Dark Fate definitely plays the hits as there’s a pretty consistent pace of blistering action, plot or character development, more blistering action and so on. Much of that action is intense and has good enough CGI that your brain doesn’t reject it out of hand. The hand-to-hand fight in the factory between Rev-9 and Grace might be the high point on that front. There’s also tons of cool weapons, big explosions and a suitably high body count courtesy of the Rev-9.

As far as the new characters go, it’s something of a mixed bag. Grace and Dani are both likable enough, but they’re not given enough opportunity to create much cache of their own nor establish the depth of their future relationship — something Cameron accomplished seamlessly between Kyle Reese (and later John Conner) and Sarah. Luna is alright as the Rev-9, though he falls well short of Arnold and even Robert Patrick.


In the same way killing off Michael Biehn in Alien 3 undermined the ordeal audiences went through with Hicks in Aliens, the decision to have John gunned down in the opening moments was a poor decision. Edward Furlong‘s troubles have been well documented, but his absence makes Sarah’s presence feel forced at best, and unnecessary at worst. John could’ve had a different arc and been placed as a sympathizing force alongside Dani, helping her through it, but unfortunately that’s not the direction they went.

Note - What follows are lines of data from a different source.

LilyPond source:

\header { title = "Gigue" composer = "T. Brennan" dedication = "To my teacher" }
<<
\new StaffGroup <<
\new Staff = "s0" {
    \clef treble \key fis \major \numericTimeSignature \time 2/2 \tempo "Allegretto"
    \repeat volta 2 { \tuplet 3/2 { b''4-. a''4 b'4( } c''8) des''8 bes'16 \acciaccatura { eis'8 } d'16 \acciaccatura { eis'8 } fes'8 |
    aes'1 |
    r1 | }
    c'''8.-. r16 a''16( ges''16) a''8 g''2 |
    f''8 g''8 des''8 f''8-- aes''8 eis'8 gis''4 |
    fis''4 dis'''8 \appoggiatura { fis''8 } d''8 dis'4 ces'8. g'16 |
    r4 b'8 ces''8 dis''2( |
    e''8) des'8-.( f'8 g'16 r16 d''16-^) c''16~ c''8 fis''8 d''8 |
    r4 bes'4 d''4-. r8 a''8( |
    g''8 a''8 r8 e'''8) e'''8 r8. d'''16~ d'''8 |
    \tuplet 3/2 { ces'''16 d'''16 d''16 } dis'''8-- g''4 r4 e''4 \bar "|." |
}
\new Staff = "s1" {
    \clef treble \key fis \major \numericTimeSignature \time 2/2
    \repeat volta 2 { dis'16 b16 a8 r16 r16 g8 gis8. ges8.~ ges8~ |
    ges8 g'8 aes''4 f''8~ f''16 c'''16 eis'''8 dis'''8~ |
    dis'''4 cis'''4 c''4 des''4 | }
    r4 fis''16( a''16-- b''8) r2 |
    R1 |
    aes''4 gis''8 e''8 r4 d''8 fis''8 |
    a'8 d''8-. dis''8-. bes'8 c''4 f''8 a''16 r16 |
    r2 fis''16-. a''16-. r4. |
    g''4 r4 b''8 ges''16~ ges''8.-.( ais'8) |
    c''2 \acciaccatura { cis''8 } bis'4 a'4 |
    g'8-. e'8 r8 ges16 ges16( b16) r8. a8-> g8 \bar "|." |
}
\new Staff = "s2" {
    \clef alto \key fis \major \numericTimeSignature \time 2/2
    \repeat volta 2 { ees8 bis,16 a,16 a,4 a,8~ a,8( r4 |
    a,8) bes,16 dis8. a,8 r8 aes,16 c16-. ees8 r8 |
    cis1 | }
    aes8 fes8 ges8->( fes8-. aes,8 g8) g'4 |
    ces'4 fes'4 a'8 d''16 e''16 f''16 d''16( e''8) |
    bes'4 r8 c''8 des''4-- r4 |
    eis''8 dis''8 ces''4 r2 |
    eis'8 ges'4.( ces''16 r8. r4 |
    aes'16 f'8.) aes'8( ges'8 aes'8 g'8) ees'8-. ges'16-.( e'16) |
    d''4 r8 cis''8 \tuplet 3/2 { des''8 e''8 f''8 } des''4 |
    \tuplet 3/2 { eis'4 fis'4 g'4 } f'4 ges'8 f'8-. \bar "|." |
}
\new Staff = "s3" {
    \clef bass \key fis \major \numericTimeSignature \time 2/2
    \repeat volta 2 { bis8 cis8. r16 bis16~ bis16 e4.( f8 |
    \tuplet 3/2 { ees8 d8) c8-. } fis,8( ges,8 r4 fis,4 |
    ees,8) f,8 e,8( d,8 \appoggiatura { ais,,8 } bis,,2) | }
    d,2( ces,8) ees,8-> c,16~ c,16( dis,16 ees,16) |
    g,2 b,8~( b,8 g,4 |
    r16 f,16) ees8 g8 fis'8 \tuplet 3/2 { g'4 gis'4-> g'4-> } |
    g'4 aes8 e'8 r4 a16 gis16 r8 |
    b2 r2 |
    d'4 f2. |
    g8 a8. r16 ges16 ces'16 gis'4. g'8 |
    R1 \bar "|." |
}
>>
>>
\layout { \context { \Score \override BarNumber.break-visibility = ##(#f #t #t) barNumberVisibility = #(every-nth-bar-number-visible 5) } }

As noted, many of the action scenes are excellent. Others, however, feel wholly detached from reality when they rely on CGI to do too much of the heavy lifting. In those moments the film becomes muddy and difficult to follow, and unlike in T2 in which the beatings began to take a toll on the T-1000, it’s never clear what, if any, the long-term effects are on the Rev-9. The fight on the cargo plane is probably the most blatant example as it doesn’t feel plausible, which kills the tension.


There’s around 10 minutes of deleted and extended scenes, most of which are basically alternative versions of how the Rev-9 located Dani and company as they try to make their way back across the U.S. border. Another hour-plus of featurettes are also available. The two lengthy ones delve into making the film and things like the decision to retcon pretty much everything after T2, while the shorter ones focus on specific scenes and effects. It’s a solid collection of extras.


Terminator: Dark Fate isn’t as good as we hoped or as bad as we feared, settling in well behind the first two yet comfortably ahead of Genisys and Salvation. As an action blockbuster it’s a fun popcorn flick, but poor decisions and uneven CGI hold it back from feeling like a true refresh.